Sans fin, cette idée du voyage et de la rencontre ponctionne, poinçonne. Je le vérifie tous les jours de tous ces trous que j’ai. Nous prenons des quais et puis des débarcadères. Mouvements indéniables. Mais sont-ils là où je les ai pensés?

Certains qui écrivent sont depuis toujours de la vie et en ont fait leur monture. Je les envie d’avoir absorbé toutes les horizontales du monde. Ils ont cette encre au bout de leurs doigts qui courent, moi qui ne suis qu’un papier qui boit. Mais il y a aussi ces autres voyageurs qui partent leur valise pleine d’eux, si craquée de savoirs qu’il n’y a plus la plus infime parcelle pour y recevoir même un souvenir.

Ecrire un livre. Voyager dans le temps et avec ce subtil retour vers l’innocence, la vie me ramènerait vers l’enfance de toutes les enfances, celle du monde, si lointaine et la mienne si lointaine aussi, celle-ci du moins qui n’avait encore aucune inscription de peau, qui prolongeait les heures au-delà de l’imaginable. Je vivais trois quatre vies en une seule journée et jamais la moindre fatigue ni la moindre question ou alors toutes les questions, comme je m’en souviens si bien. Nous étions des êtres bien étranges, comme des oiseaux ou des chats, vies serties dans la vie, -fossiles ou poème je ne sais plus- et Dieu ne nous demandait pas alors de lever constamment la tête pour scruter la lumière.

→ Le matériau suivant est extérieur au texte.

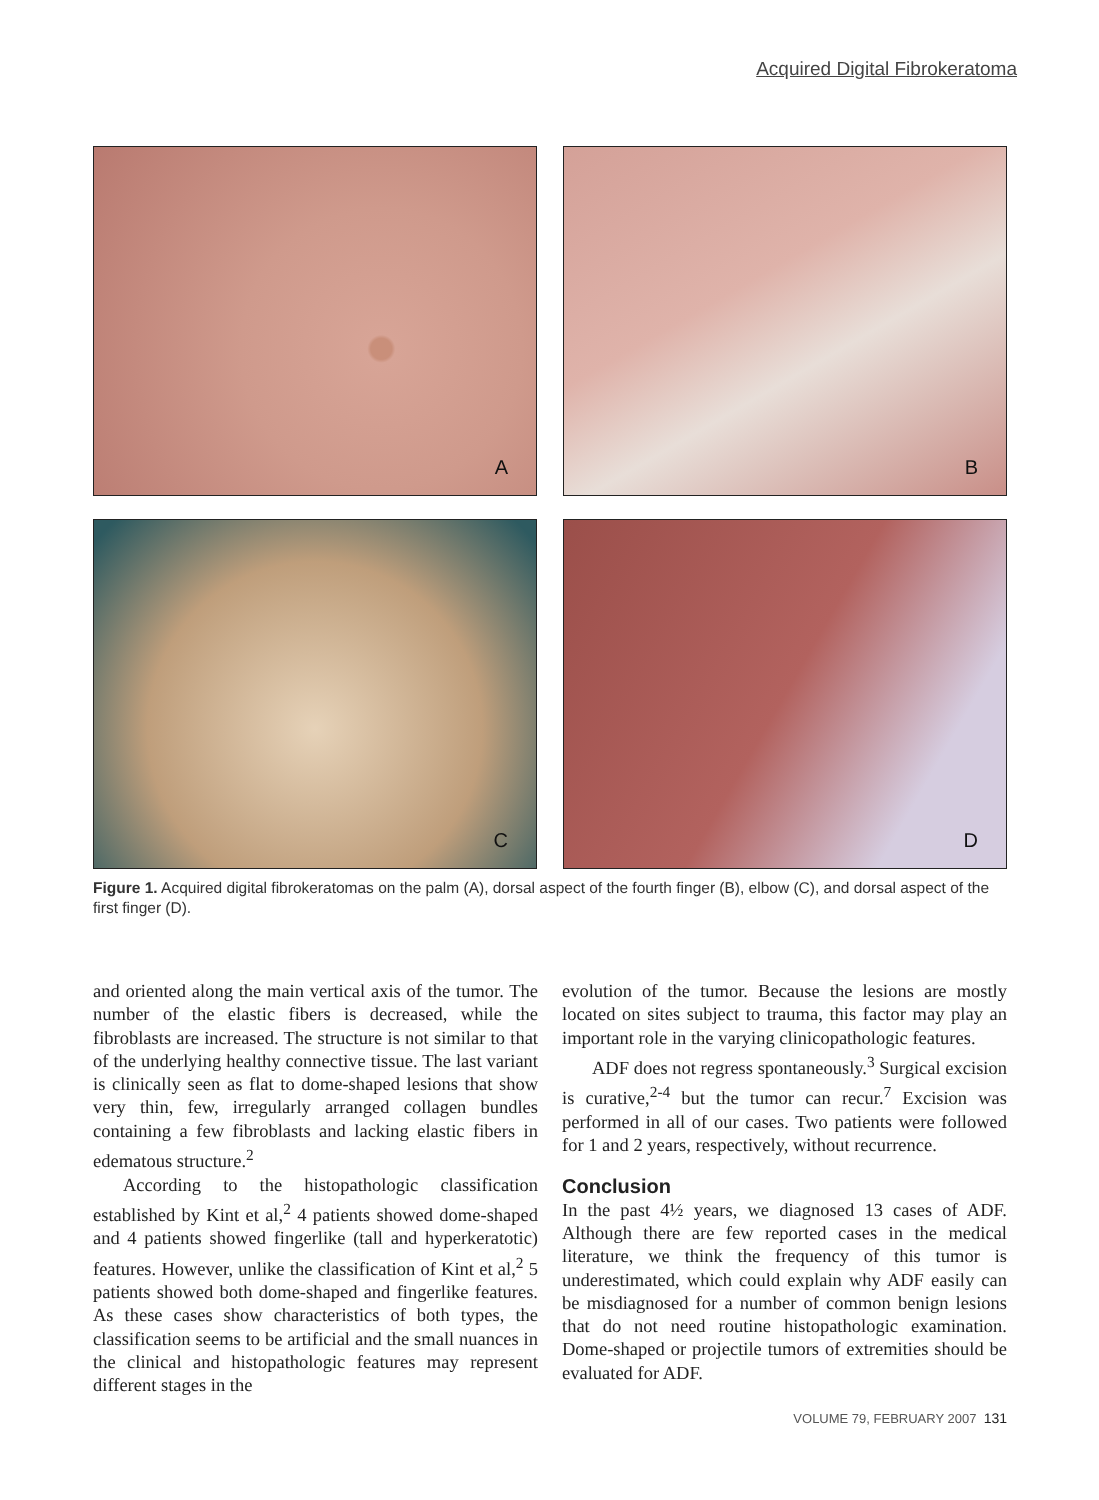Acquired Digital Fibrokeratoma
A
B
C
D
Figure 1. Acquired digital fibrokeratomas on the palm (A), dorsal aspect of the fourth finger (B), elbow (C), and dorsal aspect of the first finger (D).
and oriented along the main vertical axis of the tumor. The number of the elastic fibers is decreased, while the fibroblasts are increased. The structure is not similar to that of the underlying healthy connective tissue. The last variant is clinically seen as flat to dome-shaped lesions that show very thin, few, irregularly arranged collagen bundles containing a few fibroblasts and lacking elastic fibers in edematous structure.<sup>2</sup>
According to the histopathologic classification established by Kint et al,<sup>2</sup> 4 patients showed dome-shaped and 4 patients showed fingerlike (tall and hyperkeratotic) features. However, unlike the classification of Kint et al,<sup>2</sup> 5 patients showed both dome-shaped and fingerlike features. As these cases show characteristics of both types, the classification seems to be artificial and the small nuances in the clinical and histopathologic features may represent different stages in the
evolution of the tumor. Because the lesions are mostly located on sites subject to trauma, this factor may play an important role in the varying clinicopathologic features.
ADF does not regress spontaneously.<sup>3</sup> Surgical excision is curative,<sup>2-4</sup> but the tumor can recur.<sup>7</sup> Excision was performed in all of our cases. Two patients were followed for 1 and 2 years, respectively, without recurrence.
Conclusion
In the past 4½ years, we diagnosed 13 cases of ADF. Although there are few reported cases in the medical literature, we think the frequency of this tumor is underestimated, which could explain why ADF easily can be misdiagnosed for a number of common benign lesions that do not need routine histopathologic examination. Dome-shaped or projectile tumors of extremities should be evaluated for ADF.
VOLUME 79, FEBRUARY 2007 131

Nous étions des mythes à nous tous seuls, des nautiles de courants vifs, de rivières, de ruisseaux. Et je me souviens que déjà alors j’aimais les flaques, les gouilles de bitume dans lequel je pensais arpenter des nuages.

Evoquer ces vieux goûts qui irisent encore, c’était comme trancher net dans l’espace et faire un accordéon avec la carte. Le lointain rétréci d’un simple geste. Ai respiré, tenté de prendre une «golée» de ce hier nostalgique; la musique étirée au maximum, tous les soufflets dehors. Je sais bien qu’il s’agissait simplement de prendre un peu d’air, d’oxygéner mes poumons., comme une mélancolie sortie du bandonéon vital.

Loin, près. Vaste, bref. Distendu, écourté. Une respiration toujours infinie. Le passé, le proche, distance vainement abolie, côte à côte dans le récit, s’enfuient par tous les trous. ça m’échappe « par le bas par le haut », par l’Est ou le Sud. Et maintenant, à nouveau le temps me nargue…

Je ferme les yeux. Que vais-je encore voir?